***** Data for analysis *****
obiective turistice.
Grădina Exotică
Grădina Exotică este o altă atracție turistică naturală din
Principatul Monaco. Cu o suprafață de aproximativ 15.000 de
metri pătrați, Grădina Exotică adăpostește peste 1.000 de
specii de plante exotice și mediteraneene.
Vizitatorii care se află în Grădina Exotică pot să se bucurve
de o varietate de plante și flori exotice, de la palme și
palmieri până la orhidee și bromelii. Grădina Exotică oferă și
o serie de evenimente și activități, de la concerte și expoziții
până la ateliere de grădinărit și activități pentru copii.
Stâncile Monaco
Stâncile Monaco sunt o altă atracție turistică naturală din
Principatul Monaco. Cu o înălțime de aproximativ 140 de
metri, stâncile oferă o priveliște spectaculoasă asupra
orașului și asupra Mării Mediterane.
*****
» Work instructions: Every line above should be output exactly as it stands.

» Solution:
obiective turistice.
Grădina Exotică
Grădina Exotică este o altă atracție turistică naturală din
Principatul Monaco. Cu o suprafață de aproximativ 15.000 de
metri pătrați, Grădina Exotică adăpostește peste 1.000 de
specii de plante exotice și mediteraneene.
Vizitatorii care se află în Grădina Exotică pot să se bucurve
de o varietate de plante și flori exotice, de la palme și
palmieri până la orhidee și bromelii. Grădina Exotică oferă și
o serie de evenimente și activități, de la concerte și expoziții
până la ateliere de grădinărit și activități pentru copii.
Stâncile Monaco
Stâncile Monaco sunt o altă atracție turistică naturală din
Principatul Monaco. Cu o înălțime de aproximativ 140 de
metri, stâncile oferă o priveliște spectaculoasă asupra
orașului și asupra Mării Mediterane.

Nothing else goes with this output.